Potensi Radikalisme Harus Tetap Diwaspadai di Tengah Penanganan Corona

Jakarta – Dalam situasi penanganan virus corona atau Covid-19, pemerintah diminta untuk waspada dan tegas terhadap ancaman serius lain yaitu radikalisme. Disayangkan di tengah wabah Covid-19, isu-isu yang mengarah kepada gerakan radikalisme yang mengancam kehidupan berbangsa dan bernegara terlihat terus bermunculan. Ancamannya, bahkan menyasar ke semua elemen, termasuk kalangan milenial.

“Covid-19 justru dijadikan peluang bagi gerakan radikalisme membangun dan memperkuat sentimen negatif atau ketidakpercayaan publik kepada pemerintah, menebar berita-berita hoaks terkait kegagalan negara dalam penanganan Covid-19. Ini sangat berbahaya,” kata Wakil Sekretaris Pemuda Pejuang Bravo-5, Reaky Prima Tuanany, dikutip beritasatu.com, Selasa (31/3).

Rezky menyampaikan itu dalam diskusi yang digelar Lembaga Kajian Dialektika melalui virtual group discussion dengan tema Mewaspadai Paham Radikalisme dan Perilakunya di Era Milenial.
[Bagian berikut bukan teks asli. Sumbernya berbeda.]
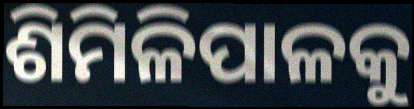
ଶିମିଳିପାଳକୁ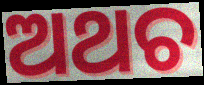
ଅଥଚ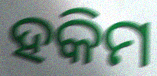
ହକିମ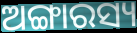
ଅଙ୍ଗାରସ୍ୟ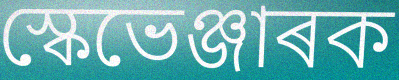
স্কেভেঞ্জাৰক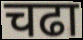
चढाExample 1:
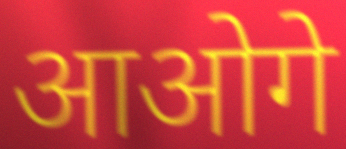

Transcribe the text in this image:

आओगे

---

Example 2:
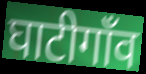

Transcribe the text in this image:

घाटीगाँव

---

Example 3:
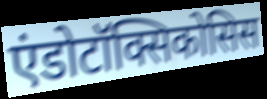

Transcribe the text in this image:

एंडोटॉक्सिकोसिस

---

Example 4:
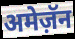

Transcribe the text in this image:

अमेज़ॅन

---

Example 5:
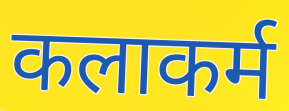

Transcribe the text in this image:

कलाकर्म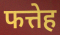
फत्तेह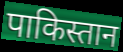
पाकिस्तानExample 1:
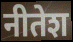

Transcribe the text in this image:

नीतेश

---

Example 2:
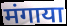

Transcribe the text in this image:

मंगाया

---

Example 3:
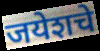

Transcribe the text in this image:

जयेशचे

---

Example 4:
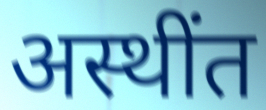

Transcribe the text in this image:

अस्थींत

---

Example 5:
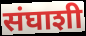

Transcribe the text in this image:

संघाशी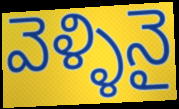
వెళ్ళినైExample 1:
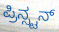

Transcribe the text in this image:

ಪ್ರಿನ್ಸ್ಟನ್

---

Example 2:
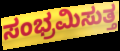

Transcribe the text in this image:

ಸಂಭ್ರಮಿಸುತ್ತ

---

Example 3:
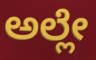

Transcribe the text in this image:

Selain Rezky, tampil sebagai nara sumber Muhammad Khutub (Direktur Lembaga Kajian Dialektika), Arif Rosyid (Sekjen Dewan Masjid Indonesia/DMI), Waode Zainab ZT (kandidat Phd Al Musthofa International University, Iran), Zuhad Aji Firmantoro (mantan Ketum PB HMI MPO).

Di tengah wabah Covid-19, seharusnya masyarakat dan pemerintah bersatu serta bekerja sama untuk menangani ancaman penyebaran dan dampak-dampaknya. Namun, tambah Rezky, di ruang-ruang publik terlihat munculnya berbagai hoaks dan serangan politik, yang arahnya lebih bertujuan mendegradasi pemerintahan yang sah.

Sangat disayangkan jika ada kalangan tertentu memanfaatkan wabah Covid-19 dengan membangun gerakan bernuansa politis yang mengancam kehidupan bernegara, berbangsa, dan beragama. Rezky menegaskan ormas Pemuda Pejuang Bravo-5 mendukung langkah yang diambil pemerintahan dalam menyelesaikan persoalan bangsa ini.

Sementara itu, Waode menyampaikan di Islam, gerakan radikalisme itu memang sudah ada dari sejak masa sahabat. Di mana, saat itu sudah muncul jargon la hukma ilallah (tidak ada hukum selain hukum Allah). Slogan ini kemudian digunakan untuk menggulingkan pemerintahan yang sah dan melakukan gerakan radikalisme.

Arif Rosyid menilai masjid sebenarnya bukanlah tempat bersarangnya gerakan radikalisme. Radikalisme justru tumbuh subur di luar masjid kalaupun ada paling-paling tidak lebih dari satu persen. Diimbau kepada umat Islam agar jangan terjebak kepada perbedaan-perbedaan yang memecah belah bangsa.